WHAT THE EXERCISE ASKS: Word by word and line by line, write out all of the records.

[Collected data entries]
-------------------------

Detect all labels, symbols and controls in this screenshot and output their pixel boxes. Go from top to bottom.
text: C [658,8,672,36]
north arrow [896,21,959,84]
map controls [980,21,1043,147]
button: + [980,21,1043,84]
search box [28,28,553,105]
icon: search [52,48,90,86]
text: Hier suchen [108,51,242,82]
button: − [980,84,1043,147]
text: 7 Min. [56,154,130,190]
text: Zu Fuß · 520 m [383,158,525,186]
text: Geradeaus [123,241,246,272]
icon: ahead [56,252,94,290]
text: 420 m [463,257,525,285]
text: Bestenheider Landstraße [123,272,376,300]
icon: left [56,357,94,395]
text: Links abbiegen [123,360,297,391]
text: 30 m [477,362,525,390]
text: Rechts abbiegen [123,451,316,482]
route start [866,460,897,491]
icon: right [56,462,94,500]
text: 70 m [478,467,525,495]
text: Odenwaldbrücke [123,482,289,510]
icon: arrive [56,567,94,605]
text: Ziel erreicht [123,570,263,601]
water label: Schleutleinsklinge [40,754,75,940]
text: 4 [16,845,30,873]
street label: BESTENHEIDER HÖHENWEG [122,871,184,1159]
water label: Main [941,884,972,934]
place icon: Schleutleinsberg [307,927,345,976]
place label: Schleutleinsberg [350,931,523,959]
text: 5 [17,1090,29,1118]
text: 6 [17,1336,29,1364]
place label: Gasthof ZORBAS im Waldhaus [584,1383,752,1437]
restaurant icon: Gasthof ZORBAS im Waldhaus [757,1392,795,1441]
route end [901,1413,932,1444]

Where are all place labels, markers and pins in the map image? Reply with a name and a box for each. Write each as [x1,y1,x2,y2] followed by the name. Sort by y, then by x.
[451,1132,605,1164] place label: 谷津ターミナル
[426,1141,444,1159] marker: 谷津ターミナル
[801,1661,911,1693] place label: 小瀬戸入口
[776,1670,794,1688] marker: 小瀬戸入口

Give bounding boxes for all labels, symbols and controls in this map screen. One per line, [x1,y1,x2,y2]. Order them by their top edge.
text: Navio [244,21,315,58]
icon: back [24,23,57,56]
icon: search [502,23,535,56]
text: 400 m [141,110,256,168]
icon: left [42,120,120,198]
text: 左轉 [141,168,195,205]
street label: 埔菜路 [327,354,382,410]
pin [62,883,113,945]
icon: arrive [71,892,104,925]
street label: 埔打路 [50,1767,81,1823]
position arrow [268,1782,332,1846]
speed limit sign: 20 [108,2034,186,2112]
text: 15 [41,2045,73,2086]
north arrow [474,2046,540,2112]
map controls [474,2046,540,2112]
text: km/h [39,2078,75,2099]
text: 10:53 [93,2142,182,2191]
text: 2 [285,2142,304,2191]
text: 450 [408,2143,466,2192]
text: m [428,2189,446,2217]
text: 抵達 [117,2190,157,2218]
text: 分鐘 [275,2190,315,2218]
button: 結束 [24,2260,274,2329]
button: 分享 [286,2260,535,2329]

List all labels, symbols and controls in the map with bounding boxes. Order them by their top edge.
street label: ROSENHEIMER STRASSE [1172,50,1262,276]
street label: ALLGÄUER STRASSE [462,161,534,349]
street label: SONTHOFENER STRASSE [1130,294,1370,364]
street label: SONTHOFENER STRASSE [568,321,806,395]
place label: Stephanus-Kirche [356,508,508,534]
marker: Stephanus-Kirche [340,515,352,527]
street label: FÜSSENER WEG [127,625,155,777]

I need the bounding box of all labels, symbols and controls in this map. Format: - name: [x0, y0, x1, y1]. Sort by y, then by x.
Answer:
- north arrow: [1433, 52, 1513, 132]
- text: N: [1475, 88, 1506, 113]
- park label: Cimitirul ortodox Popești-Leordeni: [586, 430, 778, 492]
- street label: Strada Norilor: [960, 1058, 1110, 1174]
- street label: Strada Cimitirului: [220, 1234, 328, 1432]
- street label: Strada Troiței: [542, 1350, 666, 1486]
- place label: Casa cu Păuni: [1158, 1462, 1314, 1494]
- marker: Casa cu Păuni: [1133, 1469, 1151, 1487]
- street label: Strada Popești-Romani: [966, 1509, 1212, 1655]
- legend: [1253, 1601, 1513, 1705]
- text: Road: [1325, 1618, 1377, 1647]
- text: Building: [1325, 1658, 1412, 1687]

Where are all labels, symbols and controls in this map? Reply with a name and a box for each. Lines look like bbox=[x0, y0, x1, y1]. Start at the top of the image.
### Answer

-------------------------

OUTPUT OF THE EXERCISE:
Detect all labels, symbols and controls in this screenshot and output their pixel boxes. Go from top to bottom.
text: C [658,8,672,36]
north arrow [896,21,959,84]
map controls [980,21,1043,147]
button: + [980,21,1043,84]
search box [28,28,553,105]
icon: search [52,48,90,86]
text: Hier suchen [108,51,242,82]
button: − [980,84,1043,147]
text: 7 Min. [56,154,130,190]
text: Zu Fuß · 520 m [383,158,525,186]
text: Geradeaus [123,241,246,272]
icon: ahead [56,252,94,290]
text: 420 m [463,257,525,285]
text: Bestenheider Landstraße [123,272,376,300]
icon: left [56,357,94,395]
text: Links abbiegen [123,360,297,391]
text: 30 m [477,362,525,390]
text: Rechts abbiegen [123,451,316,482]
route start [866,460,897,491]
icon: right [56,462,94,500]
text: 70 m [478,467,525,495]
text: Odenwaldbrücke [123,482,289,510]
icon: arrive [56,567,94,605]
text: Ziel erreicht [123,570,263,601]
water label: Schleutleinsklinge [40,754,75,940]
text: 4 [16,845,30,873]
street label: BESTENHEIDER HÖHENWEG [122,871,184,1159]
water label: Main [941,884,972,934]
place icon: Schleutleinsberg [307,927,345,976]
place label: Schleutleinsberg [350,931,523,959]
text: 5 [17,1090,29,1118]
text: 6 [17,1336,29,1364]
place label: Gasthof ZORBAS im Waldhaus [584,1383,752,1437]
restaurant icon: Gasthof ZORBAS im Waldhaus [757,1392,795,1441]
route end [901,1413,932,1444]

Where are all place labels, markers and pins in the map image? Reply with a name and a box for each. Write each as [x1,y1,x2,y2] followed by the name. Sort by y, then by x.
[451,1132,605,1164] place label: 谷津ターミナル
[426,1141,444,1159] marker: 谷津ターミナル
[801,1661,911,1693] place label: 小瀬戸入口
[776,1670,794,1688] marker: 小瀬戸入口

Give bounding boxes for all labels, symbols and controls in this map screen. One per line, [x1,y1,x2,y2]. Order them by their top edge.
text: Navio [244,21,315,58]
icon: back [24,23,57,56]
icon: search [502,23,535,56]
text: 400 m [141,110,256,168]
icon: left [42,120,120,198]
text: 左轉 [141,168,195,205]
street label: 埔菜路 [327,354,382,410]
pin [62,883,113,945]
icon: arrive [71,892,104,925]
street label: 埔打路 [50,1767,81,1823]
position arrow [268,1782,332,1846]
speed limit sign: 20 [108,2034,186,2112]
text: 15 [41,2045,73,2086]
north arrow [474,2046,540,2112]
map controls [474,2046,540,2112]
text: km/h [39,2078,75,2099]
text: 10:53 [93,2142,182,2191]
text: 2 [285,2142,304,2191]
text: 450 [408,2143,466,2192]
text: m [428,2189,446,2217]
text: 抵達 [117,2190,157,2218]
text: 分鐘 [275,2190,315,2218]
button: 結束 [24,2260,274,2329]
button: 分享 [286,2260,535,2329]

List all labels, symbols and controls in the map with bounding boxes. Order them by their top edge.
street label: ROSENHEIMER STRASSE [1172,50,1262,276]
street label: ALLGÄUER STRASSE [462,161,534,349]
street label: SONTHOFENER STRASSE [1130,294,1370,364]
street label: SONTHOFENER STRASSE [568,321,806,395]
place label: Stephanus-Kirche [356,508,508,534]
marker: Stephanus-Kirche [340,515,352,527]
street label: FÜSSENER WEG [127,625,155,777]

I need the bounding box of all labels, symbols and controls in this map. Format: - name: [x0, y0, x1, y1]. Sort by y, then by x.
Answer:
- north arrow: [1433, 52, 1513, 132]
- text: N: [1475, 88, 1506, 113]
- park label: Cimitirul ortodox Popești-Leordeni: [586, 430, 778, 492]
- street label: Strada Norilor: [960, 1058, 1110, 1174]
- street label: Strada Cimitirului: [220, 1234, 328, 1432]
- street label: Strada Troiței: [542, 1350, 666, 1486]
- place label: Casa cu Păuni: [1158, 1462, 1314, 1494]
- marker: Casa cu Păuni: [1133, 1469, 1151, 1487]
- street label: Strada Popești-Romani: [966, 1509, 1212, 1655]
- legend: [1253, 1601, 1513, 1705]
- text: Road: [1325, 1618, 1377, 1647]
- text: Building: [1325, 1658, 1412, 1687]

Where are all labels, symbols and controls in this map? Reply with a name and a box for each. Lines look like bbox=[x0, y0, x1, y1]. Start at the top of the image.
### Answer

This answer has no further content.